First there is no recognition of the importance of nor resourcing for building the capacity of people with disability to participate powerfully in access and inclusion planning and monitoring.
In particular there is no recognition of State Government's role in developing the capacity of representative organisations and individual leaders, in this Bill;

Second, the Bill doesn't provide for an ongoing voice of people with disability, families and carers in monitoring effectiveness of the disability access and inclusion plans.
State and Local government consultation with citizens with disability is vital but insufficient. Once again people with disability are asked to participate in planning but without any leadership to support that participation and to contribute to monitoring and evaluation.

Finally there is no recognition of nor support for the development of more disability - led organisations across all sectors, a key driver of capacity development for people with disability.

Government Agency

Disability Policy Unit > Michael Taggart

19 Jun 2017

Thank you for taking the time to participate in the engagement process for the Disability Inclusion Bill. Your feedback is useful and appreciated. We will consider how your suggestions best fit into the proposed legislative framework.

We agree that people with disability, their families, carers and representatives need to be strongly involved in South Australia’s disability inclusion planning.

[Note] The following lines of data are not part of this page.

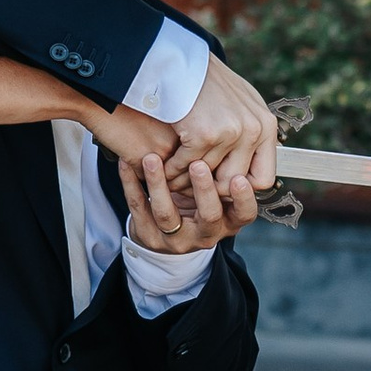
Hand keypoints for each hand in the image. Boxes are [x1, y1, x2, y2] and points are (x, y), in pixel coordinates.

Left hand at [119, 147, 258, 250]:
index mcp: (228, 221)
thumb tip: (232, 131)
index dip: (243, 199)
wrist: (166, 231)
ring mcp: (176, 239)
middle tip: (198, 164)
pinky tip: (126, 164)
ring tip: (152, 159)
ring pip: (166, 214)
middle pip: (209, 216)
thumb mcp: (218, 190)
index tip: (239, 178)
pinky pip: (137, 208)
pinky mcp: (148, 236)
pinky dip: (131, 184)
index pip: (244, 214)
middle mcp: (206, 233)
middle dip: (204, 190)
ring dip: (159, 185)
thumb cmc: (198, 200)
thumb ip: (226, 169)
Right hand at [149, 56, 276, 190]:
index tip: (220, 183)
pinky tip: (164, 166)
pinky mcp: (205, 134)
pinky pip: (186, 166)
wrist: (180, 61)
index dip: (239, 187)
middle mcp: (254, 130)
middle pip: (233, 184)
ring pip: (207, 176)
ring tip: (173, 178)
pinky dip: (171, 170)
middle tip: (192, 185)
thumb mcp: (241, 104)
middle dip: (210, 188)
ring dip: (186, 179)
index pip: (262, 179)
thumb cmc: (207, 82)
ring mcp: (231, 132)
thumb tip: (254, 168)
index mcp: (266, 126)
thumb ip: (251, 133)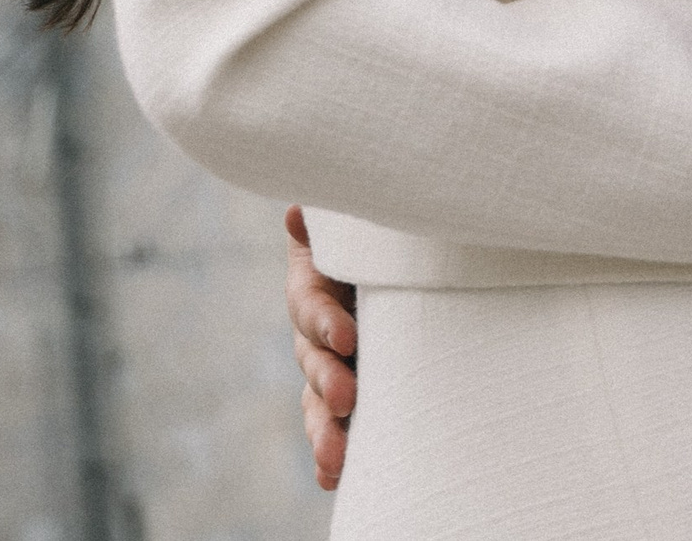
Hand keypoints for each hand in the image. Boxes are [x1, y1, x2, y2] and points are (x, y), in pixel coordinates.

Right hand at [283, 206, 356, 490]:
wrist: (394, 265)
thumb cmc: (374, 238)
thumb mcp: (355, 226)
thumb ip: (330, 222)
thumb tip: (297, 213)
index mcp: (313, 284)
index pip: (311, 304)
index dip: (325, 321)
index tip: (347, 338)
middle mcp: (314, 331)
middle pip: (312, 359)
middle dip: (327, 381)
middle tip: (346, 397)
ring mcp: (327, 367)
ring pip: (316, 402)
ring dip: (322, 430)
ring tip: (333, 459)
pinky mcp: (345, 397)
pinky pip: (331, 426)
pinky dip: (329, 453)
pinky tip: (331, 478)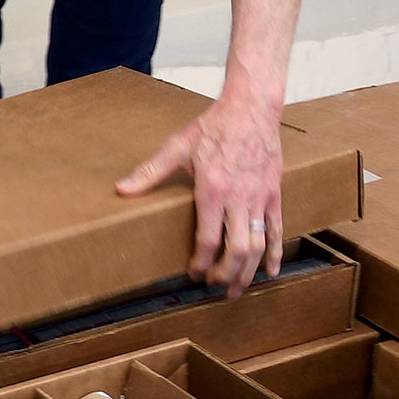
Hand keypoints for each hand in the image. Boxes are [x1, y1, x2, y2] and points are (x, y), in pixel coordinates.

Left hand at [116, 89, 284, 294]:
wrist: (252, 108)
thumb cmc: (215, 127)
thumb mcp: (178, 147)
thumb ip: (150, 172)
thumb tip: (122, 189)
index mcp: (212, 190)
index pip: (209, 239)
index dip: (201, 263)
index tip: (194, 274)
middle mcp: (239, 199)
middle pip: (237, 250)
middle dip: (226, 275)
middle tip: (215, 288)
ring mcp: (259, 198)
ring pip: (258, 245)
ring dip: (248, 272)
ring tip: (237, 290)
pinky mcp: (274, 194)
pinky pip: (277, 229)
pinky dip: (275, 253)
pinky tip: (271, 271)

It is a requirement under Parts 4 and 5 of the Disability Inclusion Bill to consult people with disability and peak bodies when developing the State Disability Inclusion Plan and Disability Access and Inclusion Plans.

The Disability Inclusion Bill sets the broad parameters and requirements that must be followed, with further details of how and when agencies must involve people with disability to be specified in accompanying Regulations and guidelines. These are yet to be developed.

Your ideas and feedback regarding strengthening the voice of people with disability and building capacity will be considered in the final version of the Bill and in the development of accompanying Regulations and guidelines.